Thinking about religion in Russia: Orthodox Christianity has declined, but also grown?

“Religion” is a complicated word, as I have noted many times at GetReligion.

Put the word “Byzantine” in front of “religion” or “Christianity” and things get really complicated, as in this secondary definition of that adjective: “ … excessively complicated, and typically involving a great deal of administrative detail.”

Frame Byzantine Christianity with the history of Russian culture and the complications are compounded. Toss in centuries of history — complex, bloody, mysterious and sacred — shared by the Slavic giants Russia and Ukraine and, well, you get the picture.

This weekend “think piece” comes from the Orthodox Christianity news website. This is an information source that, from the American point of view, is extremely conservative. This doesn’t mean that mainstream journalists should ignore it.

Why is that?

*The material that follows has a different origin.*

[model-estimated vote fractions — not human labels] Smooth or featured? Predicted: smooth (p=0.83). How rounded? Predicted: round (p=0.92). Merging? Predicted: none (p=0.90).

Because it consistently offers direct links to online sources — documents, speeches, quotable analysis — that the vast majority of reporters and editors would not know about otherwise. This includes, for example, lots of material representing the leadership of the Ukrainian Orthodox Church. That’s the historic church of Ukraine that is current caught up — along with millions of its Ukrainian members — in a violent collision between the regime of Russian President Vladimir Putin and Ukraine’s current government, which is backed by the United States, the European Union and the tiny, but symbolic, Orthodox church in Istanbul led by Ecumenical Patriarch Bartholomew I.

It’s easy, these days, for journalists to get government approved material from Moscow and Kyiv. The ancient Orthodox church being crushed by the two armies? Not so much. Thus, it helps to follow the Orthodox Christianity feed on X (the digital platform previously known as Twitter).

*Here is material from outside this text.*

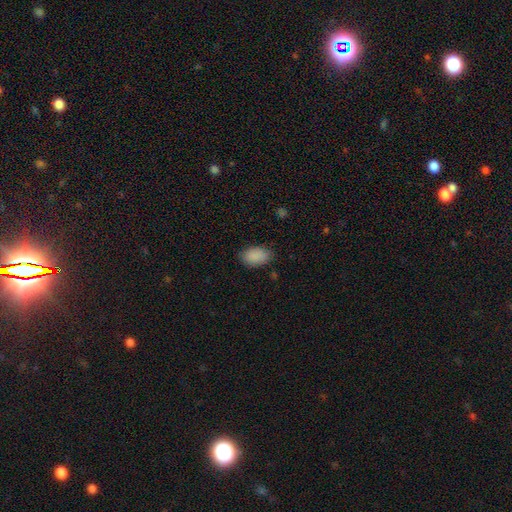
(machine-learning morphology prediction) type=smooth (89%); roundness=in between (91%); merging=none (80%).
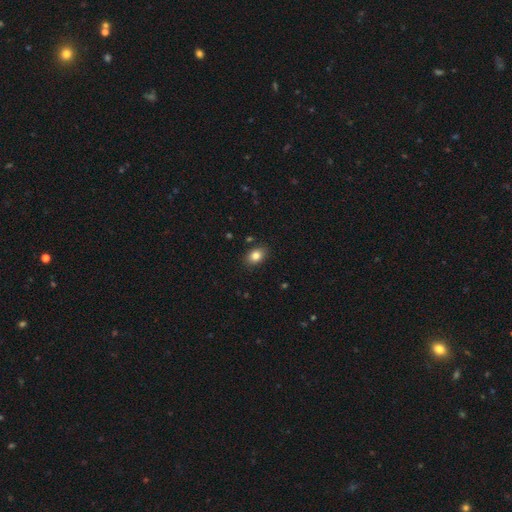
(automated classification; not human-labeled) Smooth or featured? Predicted: smooth (p=0.83). How rounded? Predicted: in between (p=0.78). Merging? Predicted: none (p=0.87).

Consider the complex realities represented in this recent post: “Percentage of Orthodox is Down in Russia, but Percentage of Practicing Orthodox is up — Survey.” Read this carefully:

According to a new survey from the All-Russian Public Opinion Research Center, the overall percentage of Orthodox Christians has decreased in Russia in recent years, while the percentage of those who actively practice the faith is up.

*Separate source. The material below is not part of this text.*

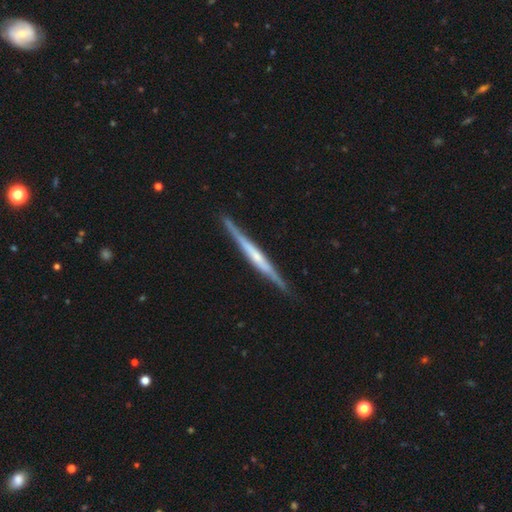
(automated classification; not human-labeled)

There are especially fewer believers among young people, and the numerical advantage of Christians over Muslims is shrinking. The results of the survey conducted in July show that 57% of Russians consider themselves Orthodox today, which is down 6% from 2019 — a trend that has been observed over the past decades, writes RIA-Novosti.

According to religious scholar Roman Lunkin, the declining number comes from those who have identified themselves as “generally Orthodoxy” in the past — a diverse group that includes “unbelieving Orthodox” and Orthodox who don’t like the Russian Orthodox Church. He also proposed that less people are identifying themselves simply on cultural or ethnic grounds now.

Journalists can see parallel trends in at least two important American stories — the fading numbers of “cultural Catholics” in Latino communities and the rapidly declining number of “Easter” Christians in many Mainline Protestant pews (and some evangelical denominations, as well). In Judaism, the number of Jews is in decline, but the percentage of practicing Orthodox Jews is rising.

So, is Russian Orthodoxy headed up or down in its homeland?

As is often the case, that kind of question is directly linked to trends on the World Wide Web. Like what?

Archpriest Maxim Kozlov, the chairman of the ROC’s Educational Committee believes the drop is at least partially due to the greater availability of information about the Orthodox faith: “People are starting to learn that being Orthodox means taking on more ethical obligations, restrictions in life. Someone doesn’t want to do this, so he distances himself.”

Amongst people aged 18 to 24, the portion of non-believers has grown by 5 points since 2019 to 42% today. Among 25–34-year-olds, there is a significant number who fluctuate between belief and unbelief or who consider themselves believers but without adherence to any specific religion (10% each). 

Yet, if reporters flip that coin over and there is this:

At the same time, the number of young people identifying as Orthodox has grown from 23% in 2019 to 29% today. And while the overall percentage of Orthodox may have dropped, the percentage of those who practice — who regularly go to church, receive the Sacraments, and are attached to a particular parish — is up. In 2012, the number of those who went to church at least once a month was 7%; today it is 15%.

Thus, in recent years, those who have been “affiliated with Orthodoxy” have tended to move in one of two directions: to become active practitioners, or to stop associating themselves with the faith. …

Read it all. And click here to follow this source on X.

If you follow this feed for a week or so, you will notice links to sources of verbatim documents (that’s what careful reporters need) and other sources of information on all three sides involved in the Ukrainian drama (as well as trends in the United States and the rest of global Eastern Orthodoxy). This is a conservative source, but the online links are the key.